Evolutionary psychologists are certainly right to point out
that the underlying mechanisms of arousal have biological, reproductive functions,
but culture isn’t an impotent byproduct of genes and hormones. We rewire our
brains by modifying the environments to which we must adapt to survive, and our
artificial environments are energized by ideologies, including those that
determine the purpose of the tools, machines, and other artifacts we rely on
throughout civilized life. Thus, whereas the mechanism of female arousal may
originate from the woman’s desire to have her clitoris stimulated by a penis,
for the evolutionary reason that sexual pleasure facilitates the transmitting
of genes by sexual reproduction, that desire has evidently been exapted after
what Yuval Harari calls the cognitive, agricultural, and scientific revolutions.
Thus, women can be turned on by the way a beard makes the man seem withdrawn or
wayward and in need of mothering and instruction.
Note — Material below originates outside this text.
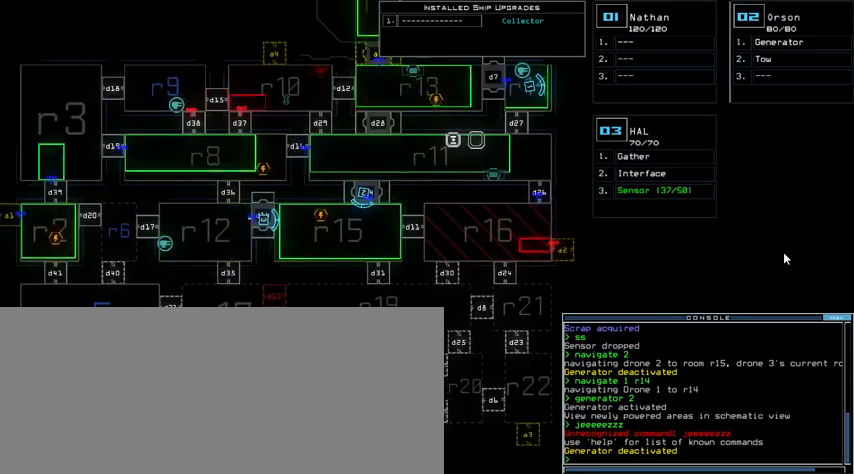
Gameplay with keyboard; each line is a JSON object with the keys held at the frame after it. "events" lists presses ("down") and releases ("up") of ".", "0", "1", "2", "3", "4", "5", "6", "7", "8", "9", "a", "b", "backspace", "c", "caps_lock", "comma", "ctrl_l", "ctrl_r", "d", "down", "e", "equals", "escape", "f", "g", "h", "i", "j", "k", "l", "left", "m", "minus", "n", "o", "p", "q", "quote", "r", "return", "right", "s", "semicolon", "shift_l", "shift_r", "space", "t", "tab", "tilde", "u", "up", "v", "w", "x", "y" and "z" between this image and that frame as [ms after this image, input, new state], when the widget could be followed in between. No other keys are recorded. Mouse input is not recorded. Not read: other_keys.
{"keys": [], "events": [[233, "2", "down"], [267, "2", "up"], [400, "left", "down"], [467, "left", "up"]]}
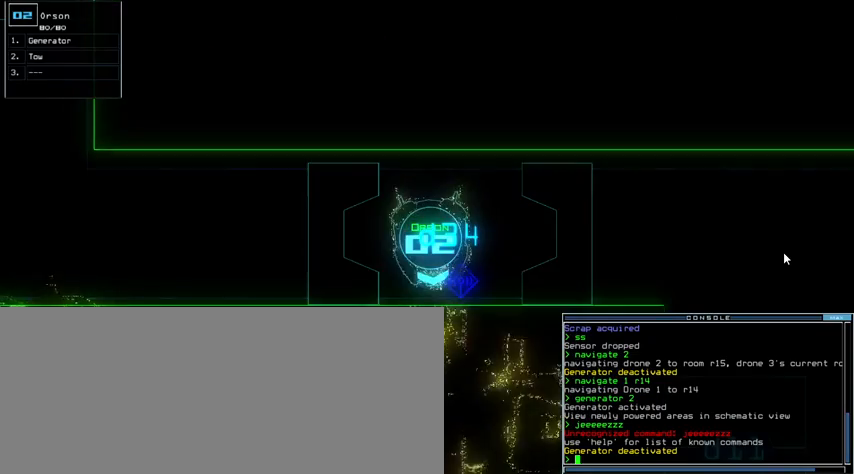
{"keys": [], "events": [[433, "down", "down"], [467, "down", "up"]]}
The biological mechanisms are repurposed to achieve cultural, often
idealistic or fantastic goals. Sex acquires meanings that have little to do
with that which is paramount from the gene’s eye view. In particular, sexual ecstasy is comparable to the religious kind,
which in turn is akin to the experience of existential horror, to the
revelation of that which transcends and so humiliates not just our
comprehension but our standing as entities.
The Revelation of Sex
The degree of lust and of the giddiness of being on the threshold
of sexual contact may be inversely proportional to the degree of familiarity
with the partner’s body or with sex in general. The more sex you have, the less
earth-shattering it becomes over the years, unless your sex drive is low or
your expectations are curbed by cultural conventions. This is one reason that
adultery is commonplace among able-bodied individuals who have options: to
renew the height of ecstasy enjoyed when sex in general or with a particular
partner was novel. Sex for virgins is typically overwhelming because they
haven’t yet solved the mysteries of sex. Unfamiliarity with the other’s body
parts or with the sex acts that are generally kept secret accounts for why even
ankles, wrists, calves, beards, or hair can be deemed sexy even though those
parts are irrelevant from the genetic standpoint. In hunter-gatherer tribes, for
example, breasts have no sex appeal because they’re constantly exposed and so
their men’s imagination isn’t fired by the fantasy of what they would look or feel like were they
revealed. They’re exposed because the tribes are consumed with the purpose of
surviving in harsh, perhaps exceptionally humid natural lands and have no time
for luxuries such as fashion. By contrast in the individualistic West, fashion
is an art form and we individuate ourselves by showing off our possessions,
thereby forgetting about the fleshy bodies toiling to maintain so many
artificialities. Indeed, as Morris Berman argues in Coming to Our Senses, we in the West are virtually disembodied; we
live in our heads and in a noosphere of abstractions—until, that is, in all
infantile innocence we find ourselves drawn back to that which is hidden by the
products of our labour, to the shapes, sounds, and tastes of each other’s flesh.